Let's explain the attack vector. Before the next round, fighter.length = 0. Eve was able to forecast that a very rare fighter can be minted using a specific address, called address_E, and when fighter.length = 10. She can do that because she can precompute the dna value, and use AiArenaHelper.createPhysicalAttributes() to forecast the outcome attributes.

Using Create2, Eve can create a malicious contract at address address_E. Then Eve mints a new fighter using, for example, a mint pass and tries to win the current round. If she manages to do that, she can use the contract at address address_E to claim a reward at the current round.

Assuming that after this round, fighter.length = 0 still holds. The malicious contract could implement a call to MergingPool.claimRewards() that is called continuously and reverts until fighter.length = 10.

In this way, Eve is sure to claim a reward with address_E and fighter.length = 10, and thus obtain the fighter with wanted characteristics.

Tools Used

Visual inspection

Recommended Mitigation Steps

The problem relies on the usage of an external controlled input by a pseudorandom algorithm.

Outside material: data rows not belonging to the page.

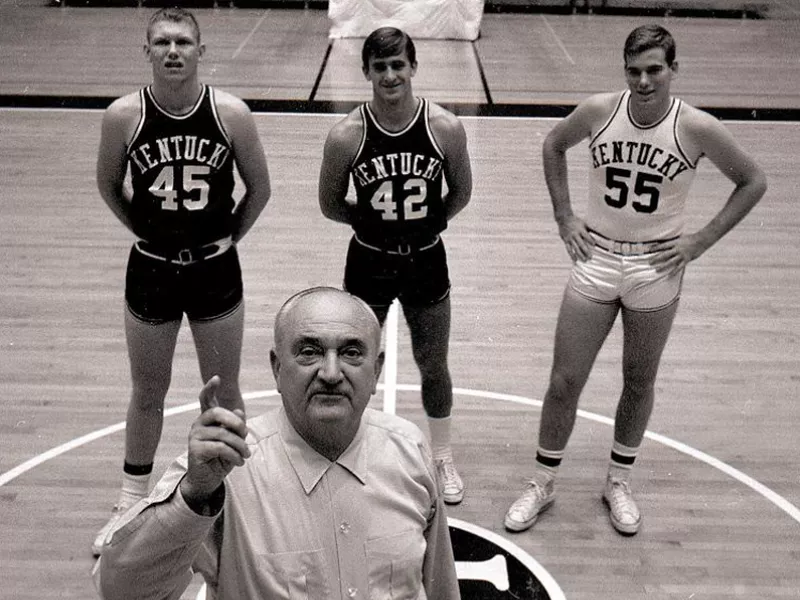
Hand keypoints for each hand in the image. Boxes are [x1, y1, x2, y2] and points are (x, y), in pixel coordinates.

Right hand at [180, 376, 249, 507]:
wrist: (208, 480)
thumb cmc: (222, 458)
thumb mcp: (233, 441)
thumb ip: (236, 426)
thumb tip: (239, 412)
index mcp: (208, 419)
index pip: (205, 399)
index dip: (210, 388)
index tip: (217, 377)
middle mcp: (198, 424)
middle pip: (217, 413)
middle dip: (235, 423)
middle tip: (245, 434)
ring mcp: (194, 436)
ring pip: (223, 434)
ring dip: (239, 446)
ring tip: (245, 455)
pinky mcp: (195, 450)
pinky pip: (220, 447)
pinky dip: (234, 455)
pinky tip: (239, 462)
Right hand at [557, 215, 594, 261]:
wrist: (564, 219)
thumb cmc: (576, 221)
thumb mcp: (585, 224)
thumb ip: (592, 230)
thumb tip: (602, 233)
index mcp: (580, 230)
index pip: (586, 236)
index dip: (590, 240)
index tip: (594, 244)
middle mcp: (575, 235)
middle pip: (581, 244)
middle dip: (586, 251)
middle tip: (590, 257)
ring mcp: (570, 239)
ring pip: (575, 248)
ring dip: (580, 254)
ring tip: (584, 260)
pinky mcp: (566, 241)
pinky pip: (569, 249)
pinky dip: (572, 255)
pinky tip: (575, 259)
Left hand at [648, 233, 704, 274]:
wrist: (702, 240)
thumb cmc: (691, 238)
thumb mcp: (680, 238)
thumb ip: (673, 241)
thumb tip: (665, 243)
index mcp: (675, 242)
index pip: (663, 245)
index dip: (656, 248)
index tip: (649, 250)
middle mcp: (677, 249)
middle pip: (664, 255)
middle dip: (656, 259)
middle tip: (649, 262)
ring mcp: (682, 255)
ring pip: (670, 262)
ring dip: (663, 266)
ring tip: (657, 270)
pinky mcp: (686, 260)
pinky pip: (679, 267)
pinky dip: (674, 272)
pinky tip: (669, 275)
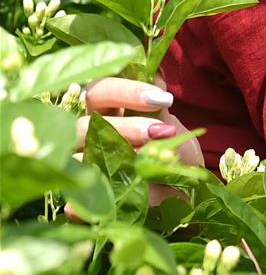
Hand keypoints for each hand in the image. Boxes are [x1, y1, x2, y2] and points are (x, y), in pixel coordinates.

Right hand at [65, 74, 202, 219]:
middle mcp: (89, 134)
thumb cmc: (172, 149)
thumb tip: (154, 73)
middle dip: (124, 127)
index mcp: (106, 108)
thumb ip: (158, 102)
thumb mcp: (171, 123)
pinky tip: (104, 197)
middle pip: (84, 123)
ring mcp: (84, 166)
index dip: (127, 90)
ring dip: (114, 158)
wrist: (182, 190)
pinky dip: (83, 201)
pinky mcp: (84, 200)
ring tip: (148, 161)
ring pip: (79, 157)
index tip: (163, 99)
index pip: (101, 89)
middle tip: (159, 132)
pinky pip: (72, 200)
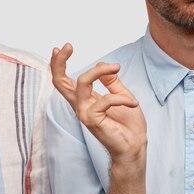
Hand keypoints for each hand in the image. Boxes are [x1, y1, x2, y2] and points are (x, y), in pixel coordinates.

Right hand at [50, 43, 146, 163]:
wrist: (134, 147)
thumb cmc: (128, 125)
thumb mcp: (121, 95)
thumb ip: (111, 81)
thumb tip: (102, 65)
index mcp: (85, 99)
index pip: (64, 80)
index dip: (59, 64)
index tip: (61, 47)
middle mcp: (80, 105)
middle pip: (59, 82)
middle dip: (59, 62)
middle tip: (67, 45)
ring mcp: (84, 113)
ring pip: (81, 82)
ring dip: (99, 71)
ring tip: (116, 67)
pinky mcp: (92, 120)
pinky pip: (105, 99)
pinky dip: (122, 98)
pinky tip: (133, 103)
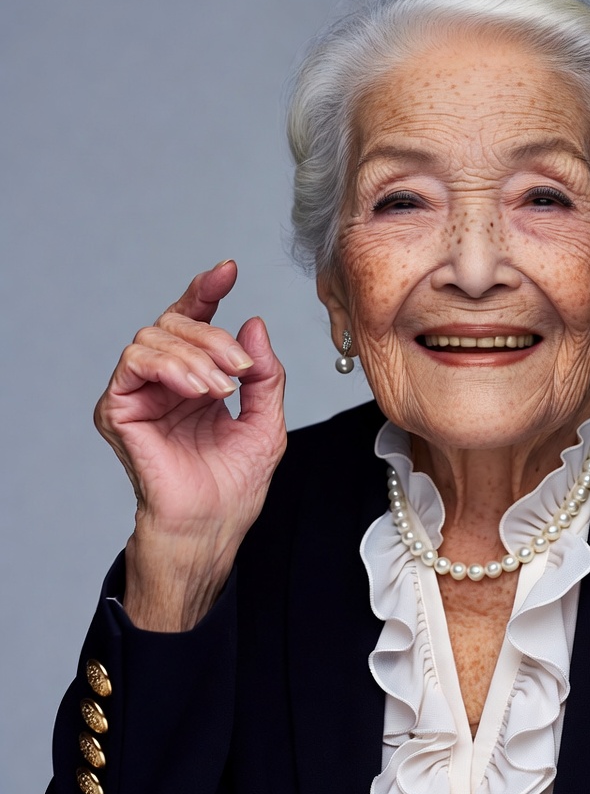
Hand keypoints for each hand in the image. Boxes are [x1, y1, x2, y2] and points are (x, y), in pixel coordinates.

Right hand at [95, 260, 286, 630]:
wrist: (212, 524)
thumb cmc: (235, 483)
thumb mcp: (266, 419)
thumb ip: (264, 373)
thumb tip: (252, 322)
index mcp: (196, 379)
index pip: (194, 322)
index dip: (207, 291)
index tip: (229, 269)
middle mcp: (165, 381)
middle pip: (177, 325)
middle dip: (214, 338)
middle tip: (241, 369)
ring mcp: (139, 393)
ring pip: (155, 337)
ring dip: (196, 355)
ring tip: (223, 388)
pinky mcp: (119, 408)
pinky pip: (135, 363)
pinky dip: (171, 367)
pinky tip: (200, 389)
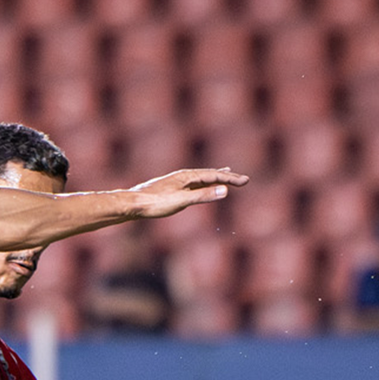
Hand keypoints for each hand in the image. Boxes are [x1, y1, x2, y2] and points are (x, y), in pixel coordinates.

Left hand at [129, 167, 248, 219]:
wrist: (132, 204)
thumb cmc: (156, 203)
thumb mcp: (182, 201)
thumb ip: (203, 196)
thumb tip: (225, 191)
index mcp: (187, 176)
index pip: (215, 176)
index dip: (231, 179)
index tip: (246, 181)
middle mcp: (183, 176)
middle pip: (210, 175)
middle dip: (227, 177)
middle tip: (242, 179)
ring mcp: (177, 182)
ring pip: (200, 179)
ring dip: (215, 178)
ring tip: (224, 175)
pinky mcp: (171, 189)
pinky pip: (192, 185)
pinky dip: (201, 185)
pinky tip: (199, 187)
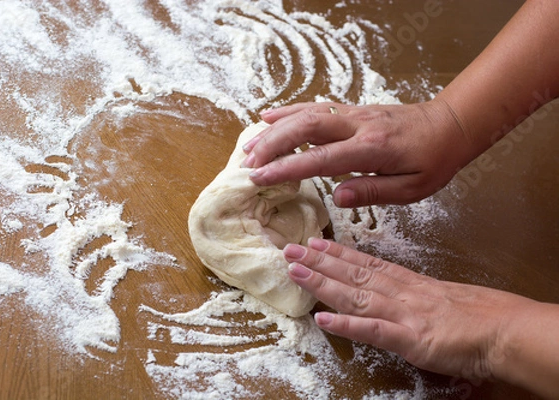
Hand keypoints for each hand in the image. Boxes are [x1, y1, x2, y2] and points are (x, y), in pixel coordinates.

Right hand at [242, 100, 471, 206]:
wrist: (450, 125)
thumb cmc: (434, 160)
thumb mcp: (412, 188)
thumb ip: (373, 191)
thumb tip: (336, 198)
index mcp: (372, 149)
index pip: (320, 158)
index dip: (286, 167)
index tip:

We suggest introducing an oracle to obtain random input numbers, or at least to use block.timestamp, to make harder to forecast when the fighter.length reaches the wanted value:

/// @notice Mints a new fighter from the merging pool.
/// @dev Only the merging pool contract address is authorized to call this function.
/// @param to The address that the new fighter will be assigned to.
/// @param modelHash The hash of the ML model associated with the fighter.
/// @param modelType The type of the ML model associated with the fighter.
/// @param customAttributes Array with [element, weight] of the newly created fighter.
function mintFromMergingPool(
    address to, 
    string calldata modelHash, 
    string calldata modelType, 
    uint256[2] calldata customAttributes
) 
    public 
{
    require(msg.sender == _mergingPoolAddress);
    _createNewFighter(
        to, 
-       uint256(keccak256(abi.encode(to, fighters.length))), 
+       uint256(keccak256(abi.encode(to, fighters.length, block.timestamp))), 
        modelHash, 
        modelType,
        0,
        0,
        customAttributes
    );
}

Assessed type

Other

[c4-judge]

jhsagd76 marked the issue as satisfactory

[c4-judge]

jhsagd76 marked the issue as selected for report

[c4-judge]

jhsagd76 marked the issue as primary issue

[liveactionllama]

Per request from the judge @jhsagd76 here, updating the labels on this issue accordingly.